Seniors are another – at high risk – group within the assisted suicide discussion. We already know that elder abuse is a real problem in Canada with 70% of elder abusers being people on whom the senior depends. Now translate that into assisted suicide and see how many seniors will be bullied into asking for assisted suicide. You know, assisted suicide is not an emotional issue, it is an issue of medical killing and that is an issue which needs clear heads not emotional feelings.

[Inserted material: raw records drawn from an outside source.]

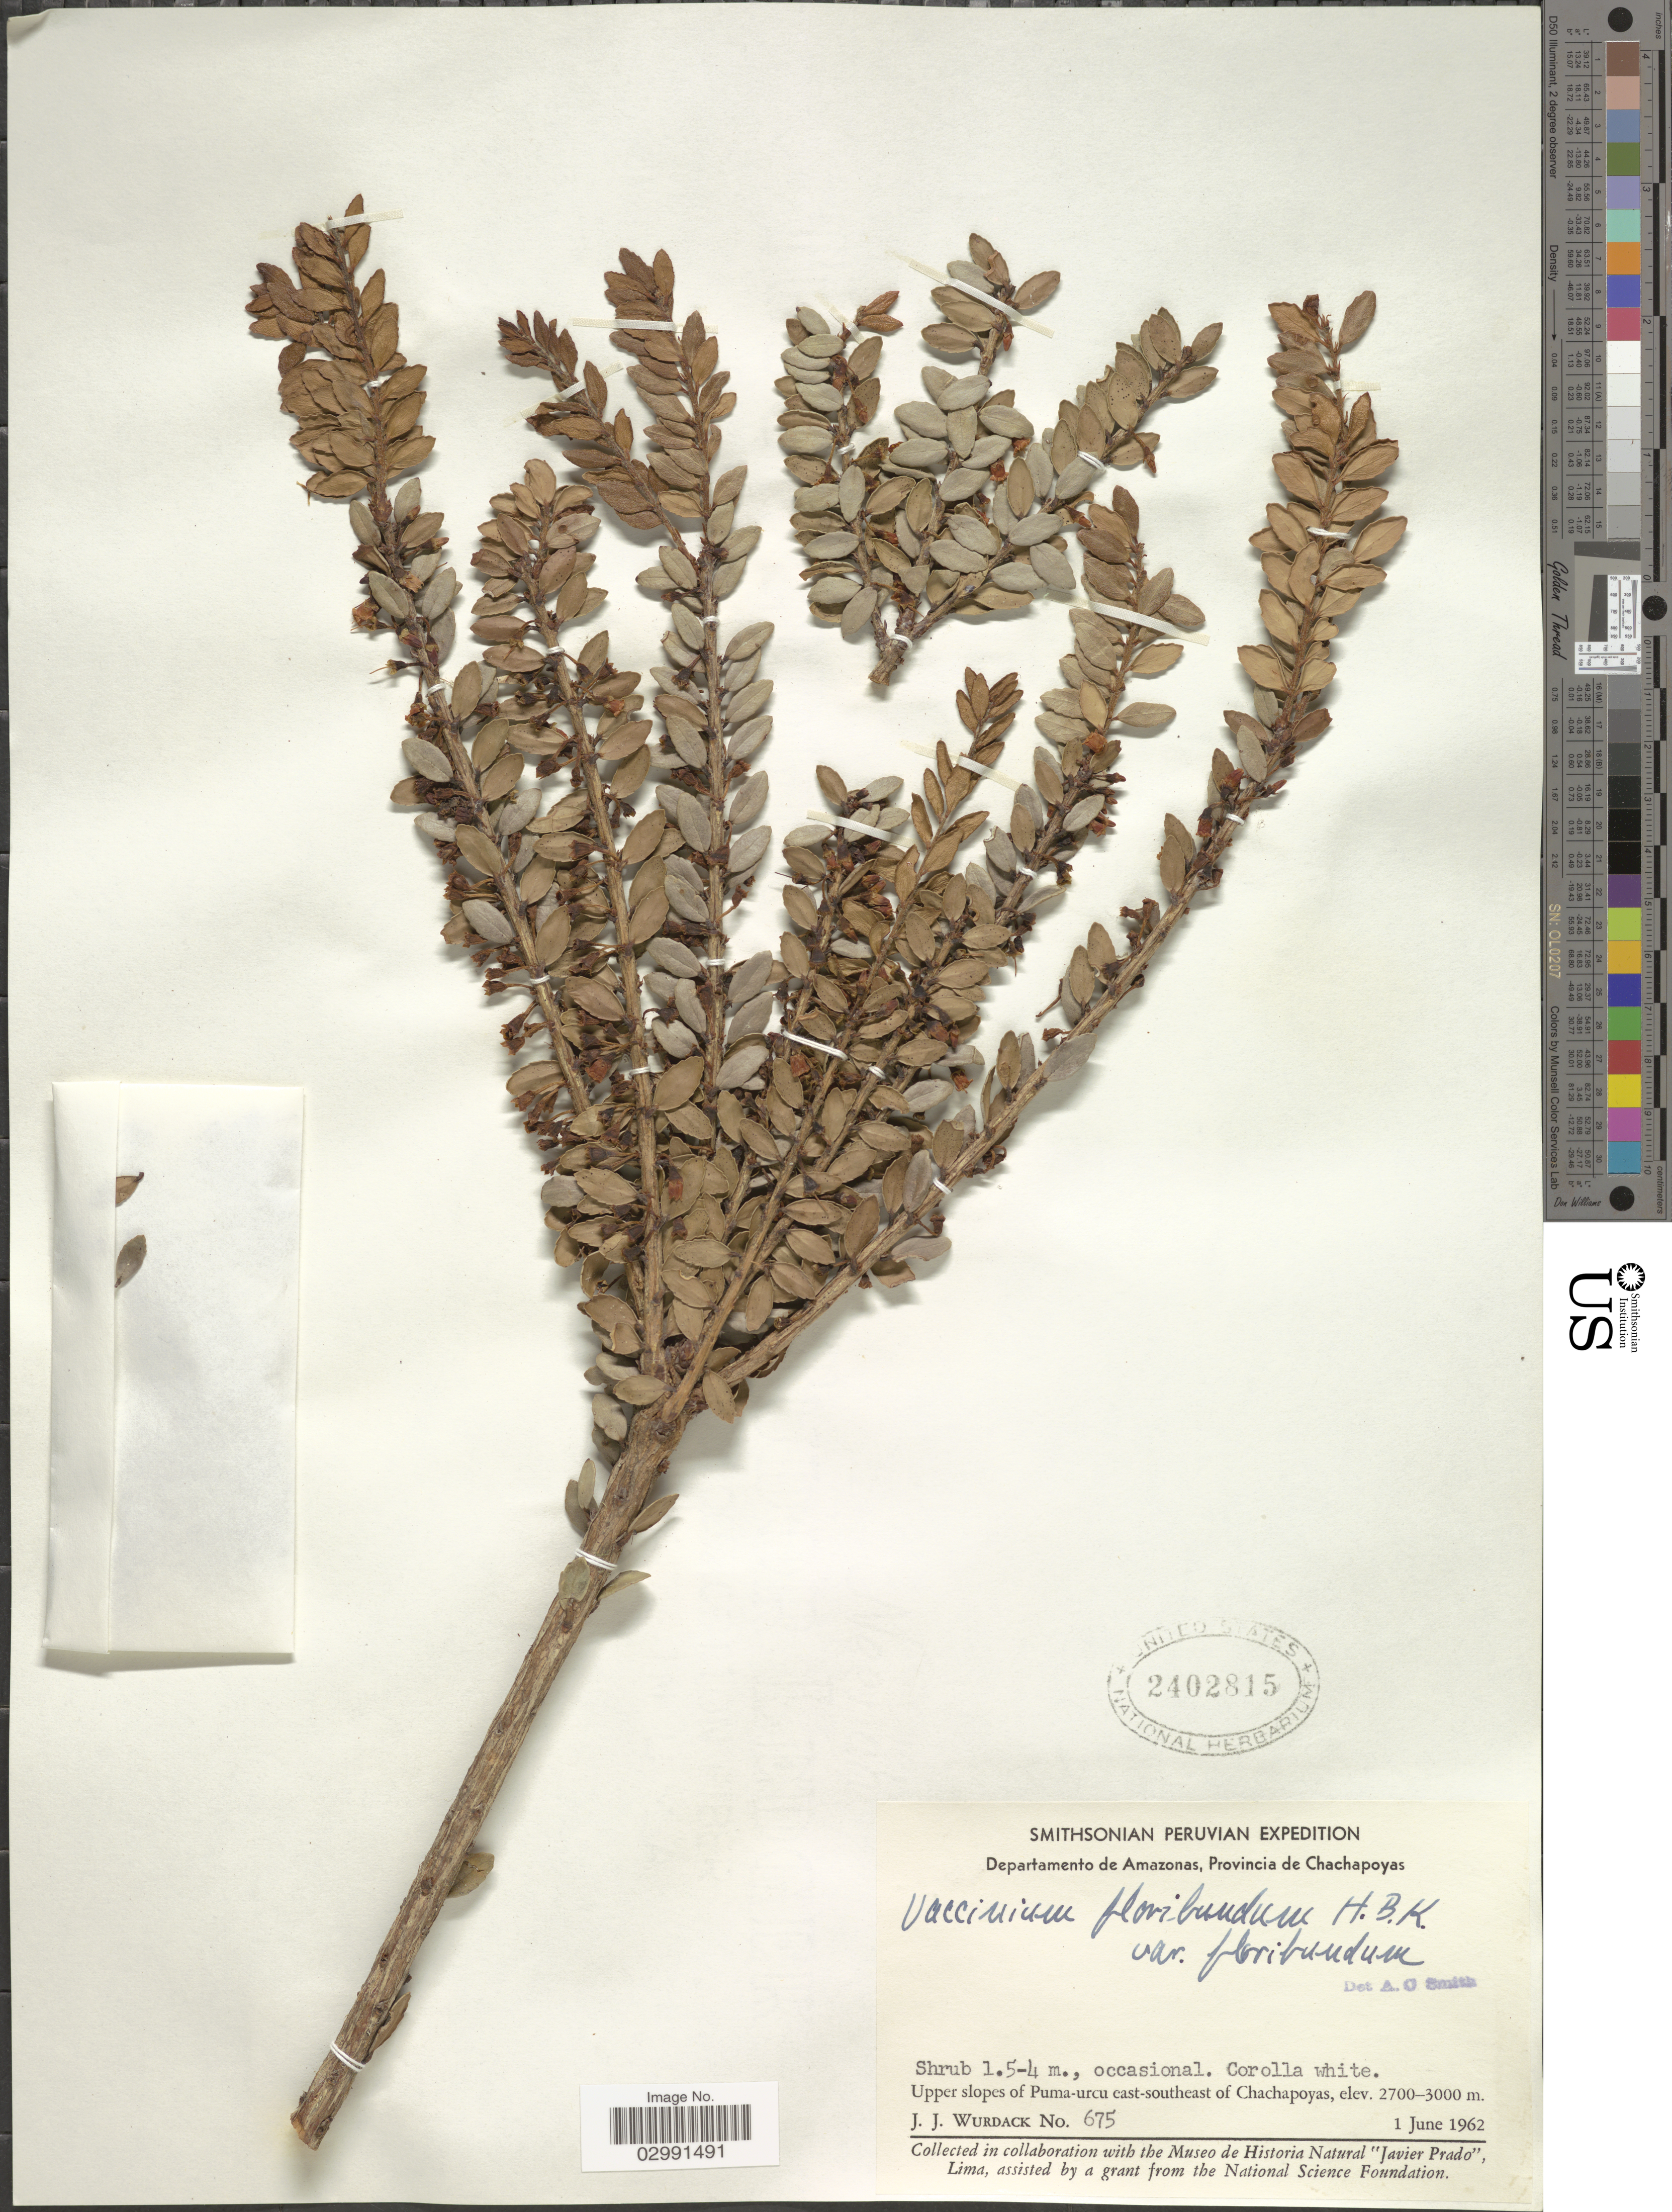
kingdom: Plantae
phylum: Tracheophyta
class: Magnoliopsida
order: Ericales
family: Ericaceae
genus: Vaccinium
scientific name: Vaccinium floribundum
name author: Kunth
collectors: J. J. Wurdack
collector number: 675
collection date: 1962-06-01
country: Peru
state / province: Amazonas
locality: Departamento de Amazonas, Provincia de Chachapoyas. Upper slopes of Puma-urcu east-southeast of Chachapoyas.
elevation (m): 2700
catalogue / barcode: US 2402815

To close, I would like to quote a heroine of mine, Rita Marker. “Sticks and stones may break my bones but words can never hurt me” was a children’s rhyme that was very common not many years ago. It was totally wrong. The deep emotional pain inflicted by words can often hurt far more for much longer than the physical pain of a broken bone.
Today, as we debate over what has become known as “the right to die” is taking place another type of harm can result from words. That harm can be deadly.
Words that sound familiar.. like treatment, compassion, comfort care, [physician aid-in-dying] and terminal- now may mean something far different than they did only a few years ago. Those words, as they are currently used, may do more than hurt. They may kill.
Take , for example, the seemingly clear statement– “If I’m terminally ill, the only medical treatment I want is comfort care.” That statement could now be interpreted as a request for a deadly drug overdose by a person who has a life expectancy of months or even years..”
If we really wish to protect vulnerable Canadians we need to have a conversation which engages our heads and our hearts, our intellect and our feelings and the meaning of the words we use must be understood clearly by all. Instead of fuelling the fear and anxiety it might be helpful if the media were to present a more balanced approach to Canadians which will allow them to express their opinion based on fact not fantasy. Currently, a hysteria is being created among Canadians to convince them that assisted suicide is a good thing and they must fight for a so called “right”, a “right” which in the end will make them a victim of a callous and cold-hearted nation which will truly believe it is compassionate.